In the Philadelphia Compact poll, the groups that still oppose school choice are well-educated, high-income professionals; the sole religious group identified was Jewish.
The questions I have to ask are these:
* Are these the groups that benefit the most from the maintenance of the status quo?
* What influence do these groups have on running or influencing our schools?
* In light of the fact that 68 percent of all Philadelphians - 74 percent of blacks, 74 percent of Hispanics, 74 percent of the poor and 78 percent of parents of school-age children - support vouchers, does further resistance by those minority groups and the media constitute cultural imperialism, elitism or racism?
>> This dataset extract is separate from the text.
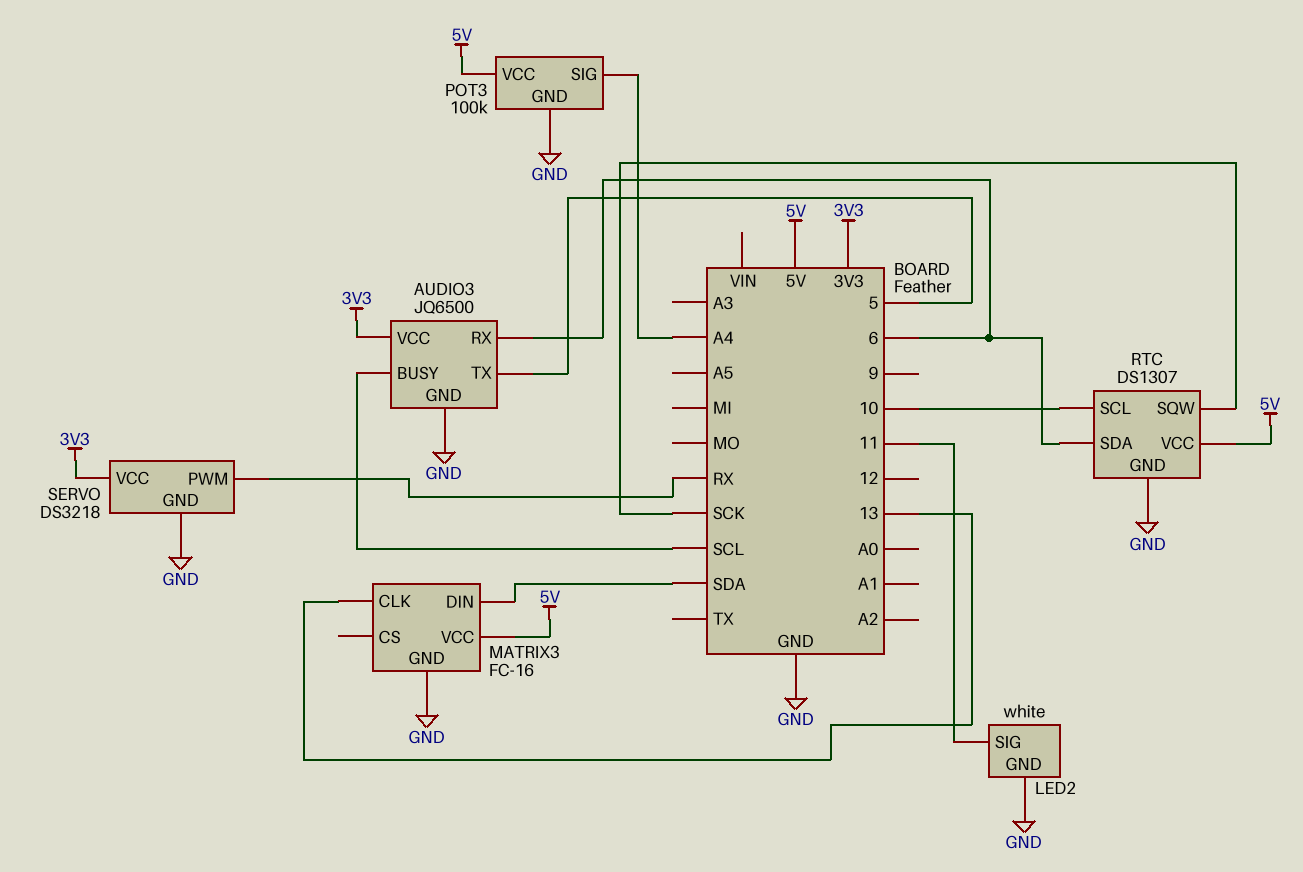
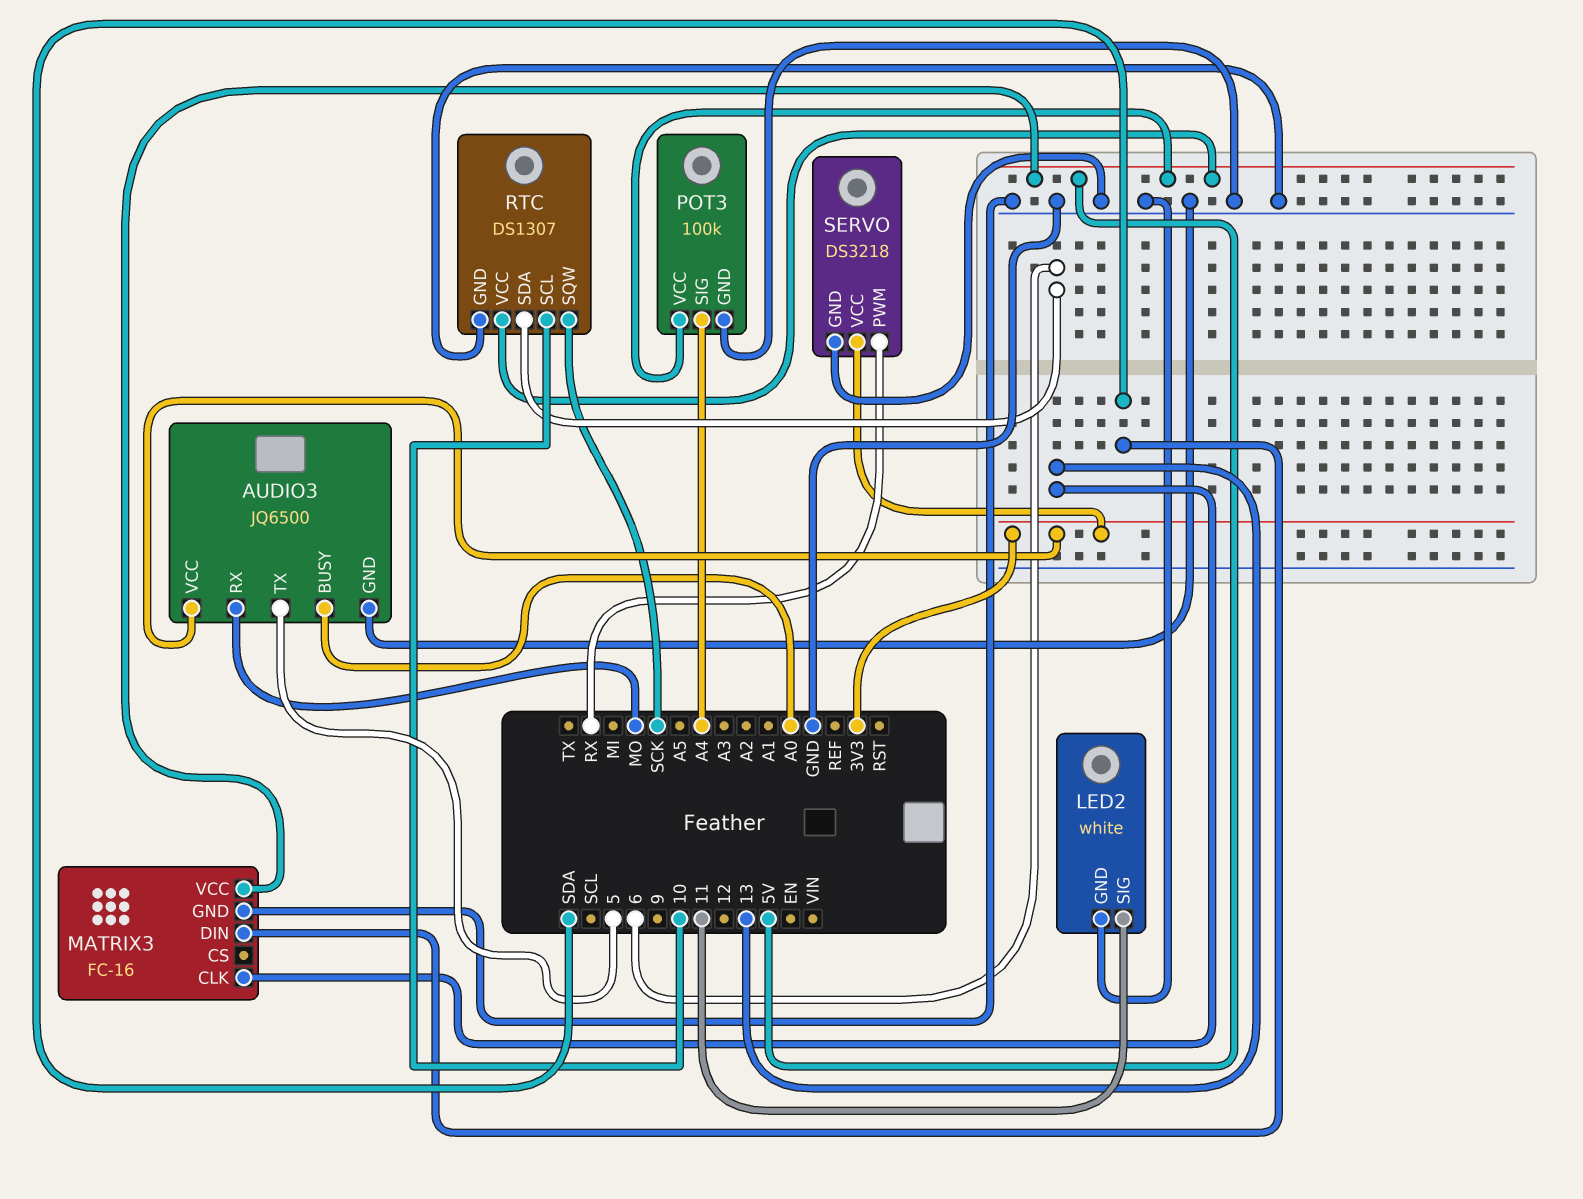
AUDIO3 pin BUSY: SCL -> A0
AUDIO3 pin RX: 6 -> MO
* If the detractors of school choice vouchers find the conditions of public schools so good, why don't they consider the prospect of moving their families into the communities and schools where blacks, Hispanics and poor live and allow them to switch places?
* Finally, how much effort will the media exert in trying to influence Gov. Ridge and the Legislature not to enact a school choice bill for Pennsylvania in the spring of 1999, so that all Pennsylvanians will be a little closer to democratic choice?
Dr. Walter Palmer is president of the Palmer Foundation and is a co-convener of the Philadelphia Coalition for Educational Reform and School Choice.